How Do Cough Medicines Work?

Cough medicines aren't all the same. Products target certain types of coughs; each medicine works on some coughs but not others.

For example, a medicine for dry coughs typically soothes the tickly urge you have to cough all the time. They are supposed to reduce coughing by soothing your throat. On the other hand, a medicine for a chesty cough actually makes you cough more. These products are supposed to help you cough up stuff to get rid of it.

What Kind of Cough Do You Have?

If you choose the wrong cough medicine, you won't see any benefits. It could actually make your cough worse rather than better.

So, if you have a dry cough, you need to use a medicine that alleviates dry cough symptoms and suppresses your coughing. You don't want a medicine that contains an expectorant that will make you cough more to clear out gunk. You don't have gunk to clear out, and the last thing you want is a medicine that increases the ferocity of your coughing.

On the other hand, if you have a chesty cough, then you may feel like there is stuff in your chest that needs to come out.
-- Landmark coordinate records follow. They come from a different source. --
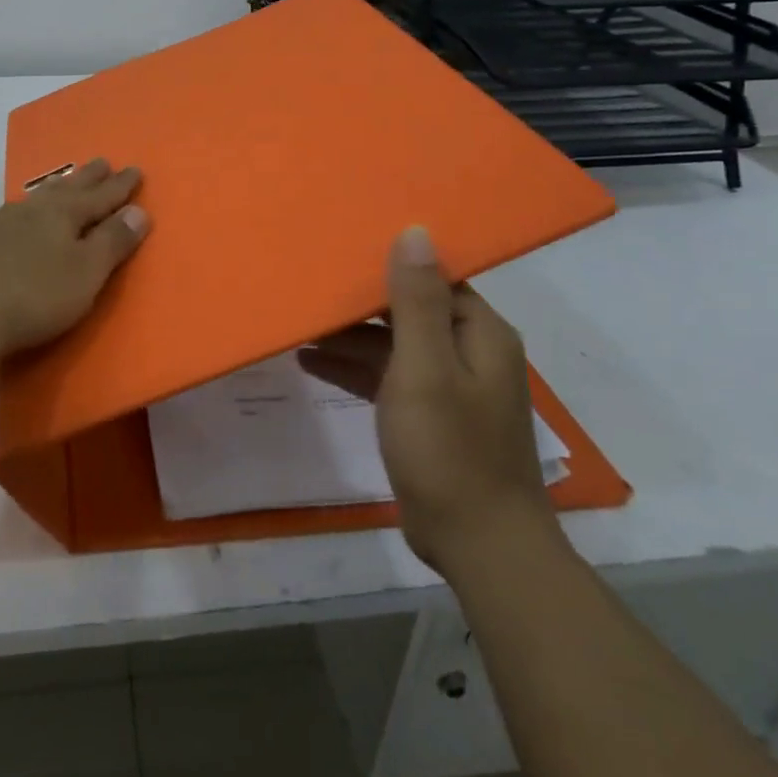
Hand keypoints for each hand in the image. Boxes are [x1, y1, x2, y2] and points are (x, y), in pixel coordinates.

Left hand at [0, 159, 149, 356]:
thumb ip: (113, 241)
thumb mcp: (87, 271)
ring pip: (41, 196)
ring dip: (60, 187)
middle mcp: (36, 208)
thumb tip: (139, 211)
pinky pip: (20, 212)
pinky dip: (34, 207)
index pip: (102, 195)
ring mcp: (6, 222)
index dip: (121, 186)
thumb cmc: (37, 292)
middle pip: (69, 187)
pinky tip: (26, 213)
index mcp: (66, 213)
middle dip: (90, 177)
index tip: (136, 169)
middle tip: (104, 162)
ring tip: (67, 181)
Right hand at [299, 225, 559, 581]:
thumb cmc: (449, 448)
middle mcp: (469, 351)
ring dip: (349, 336)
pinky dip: (353, 368)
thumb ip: (415, 300)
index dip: (390, 260)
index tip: (343, 246)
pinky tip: (310, 362)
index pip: (433, 276)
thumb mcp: (425, 367)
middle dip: (360, 299)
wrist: (478, 546)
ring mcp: (449, 386)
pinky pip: (387, 377)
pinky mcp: (429, 416)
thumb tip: (415, 231)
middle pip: (408, 308)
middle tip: (309, 280)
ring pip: (392, 344)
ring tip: (298, 322)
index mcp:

You aren't coughing hard enough to clear this stuff out on your own, so you need a cough medicine that will help you do this.
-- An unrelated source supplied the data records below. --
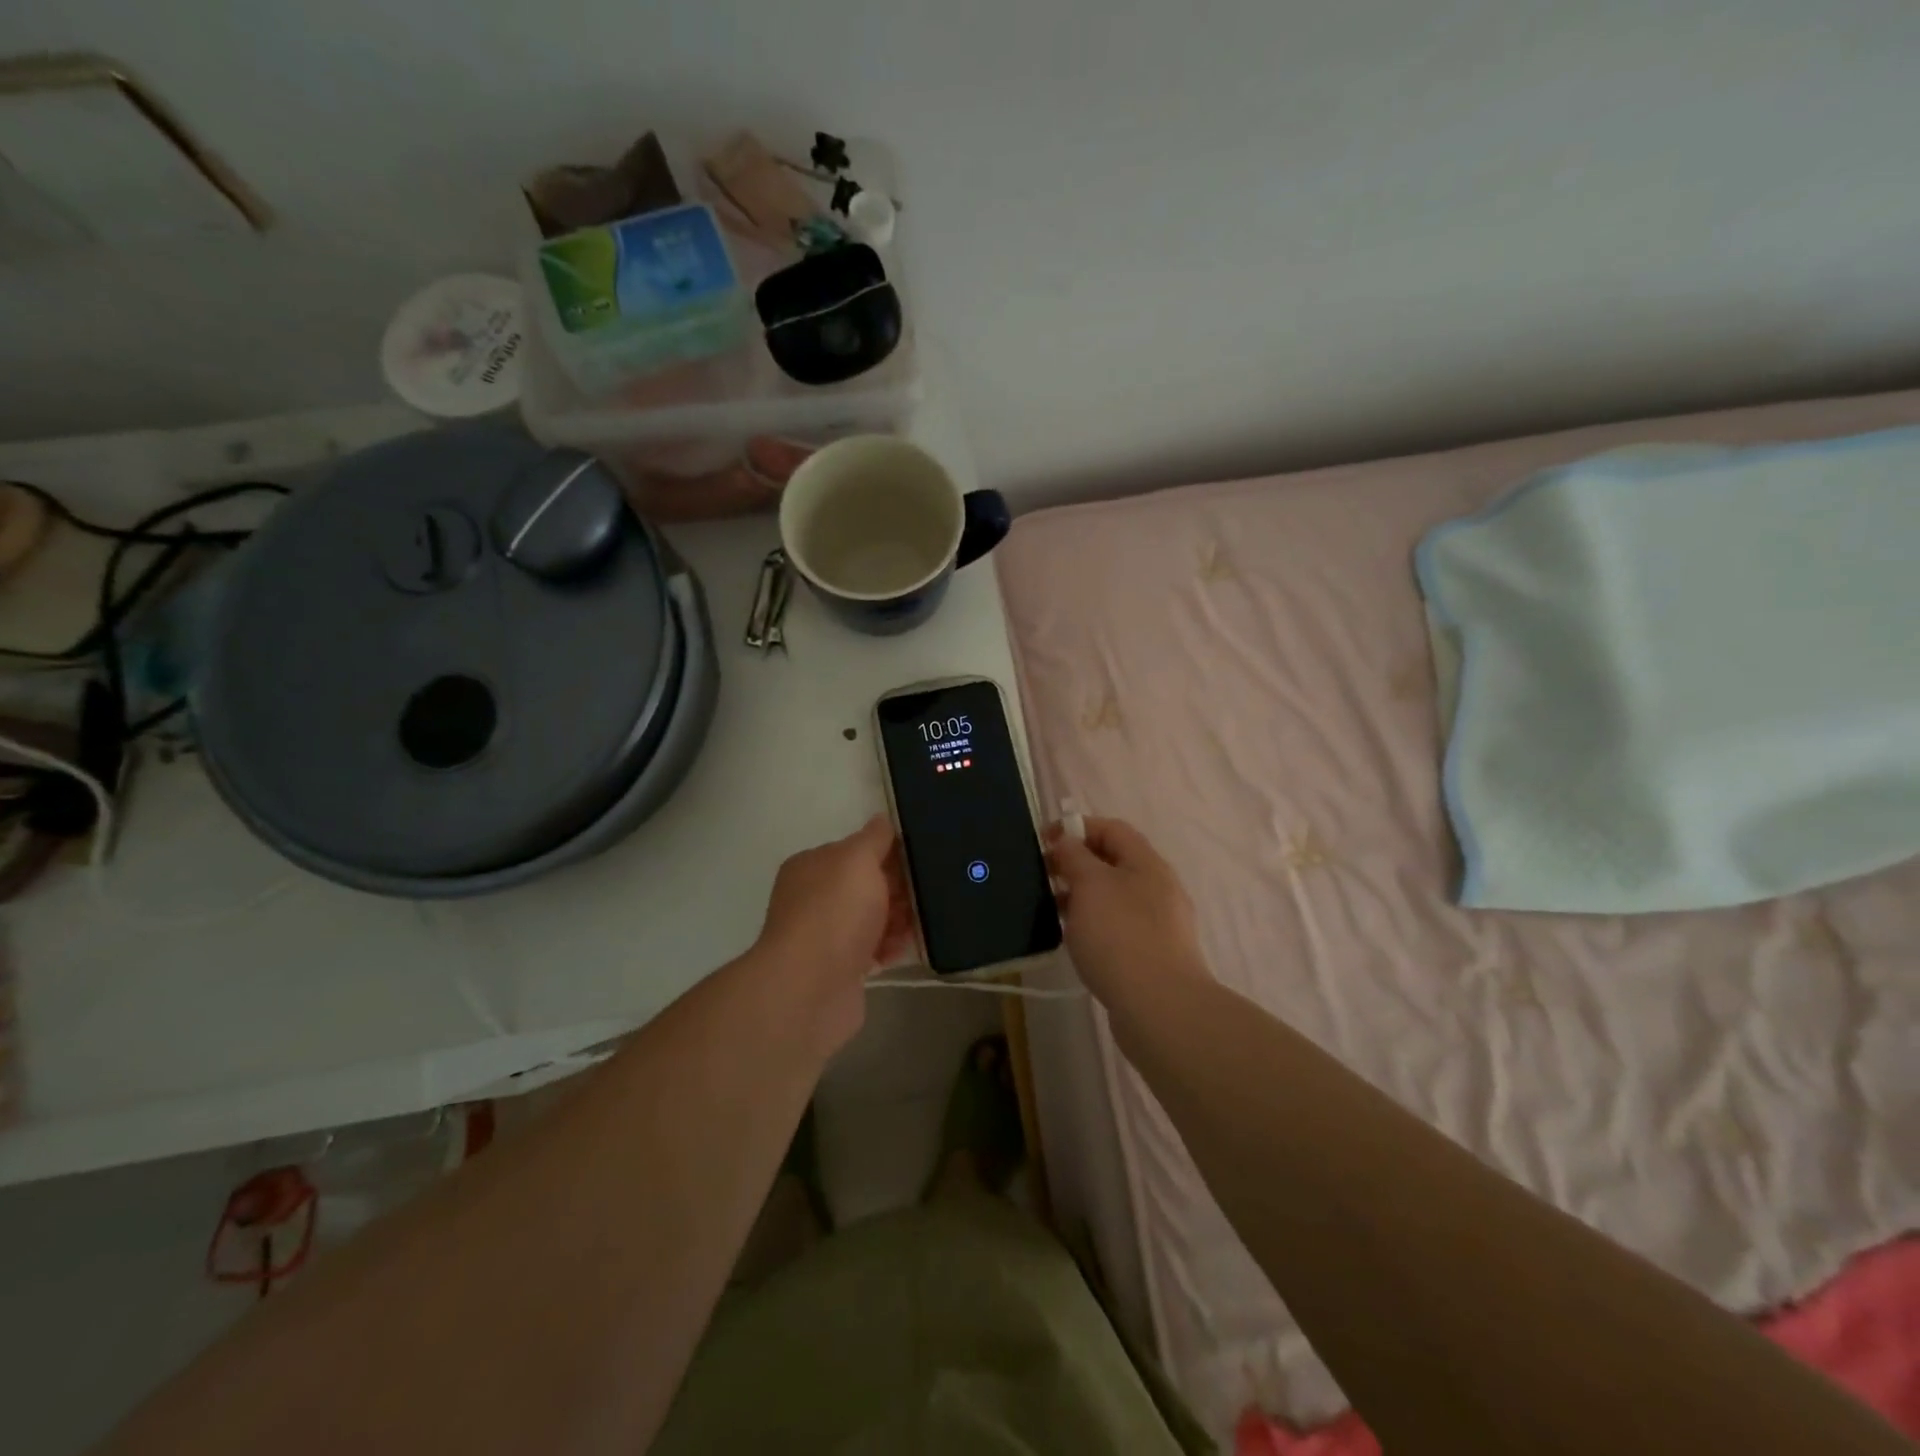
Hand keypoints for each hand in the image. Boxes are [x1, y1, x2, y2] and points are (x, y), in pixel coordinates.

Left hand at [753, 816, 914, 1047]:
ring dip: (897, 920)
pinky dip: (889, 948)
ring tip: (924, 922)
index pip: (855, 851)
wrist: (810, 988)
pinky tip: (907, 948)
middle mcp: (813, 899)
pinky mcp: (839, 971)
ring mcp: (824, 937)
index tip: (920, 859)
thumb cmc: (834, 913)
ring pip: (871, 920)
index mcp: (812, 867)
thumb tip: (883, 819)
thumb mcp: (858, 860)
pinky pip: (872, 951)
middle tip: (929, 891)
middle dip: (897, 888)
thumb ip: (874, 838)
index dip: (888, 853)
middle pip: (865, 886)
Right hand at [1047, 816, 1208, 1005]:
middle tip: (1042, 876)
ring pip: (1113, 896)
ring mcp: (1158, 923)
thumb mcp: (1090, 885)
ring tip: (1052, 909)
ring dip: (1082, 896)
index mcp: (1147, 863)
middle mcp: (1157, 888)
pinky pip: (1117, 926)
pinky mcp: (1152, 954)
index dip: (1076, 827)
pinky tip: (1075, 940)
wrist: (1160, 1007)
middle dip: (1076, 863)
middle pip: (1113, 862)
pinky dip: (1093, 924)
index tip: (1042, 841)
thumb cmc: (1120, 935)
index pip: (1111, 829)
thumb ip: (1075, 856)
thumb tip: (1066, 840)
Medicines that contain expectorants make you cough harder with the aim of clearing your chest. If you were to use a dry cough medicine for this kind of cough, you'd suppress your coughing rather than encourage it along. Your chest will still feel bunged up, but you won't be able to cough hard enough to clear it.

If you have a persistent cough that you can't get rid of even with the help of a cough syrup, then make an appointment to see your GP. Persistent coughs may not be serious in themselves, but they can be a sign of an infection or more serious condition if they last for more than a few weeks.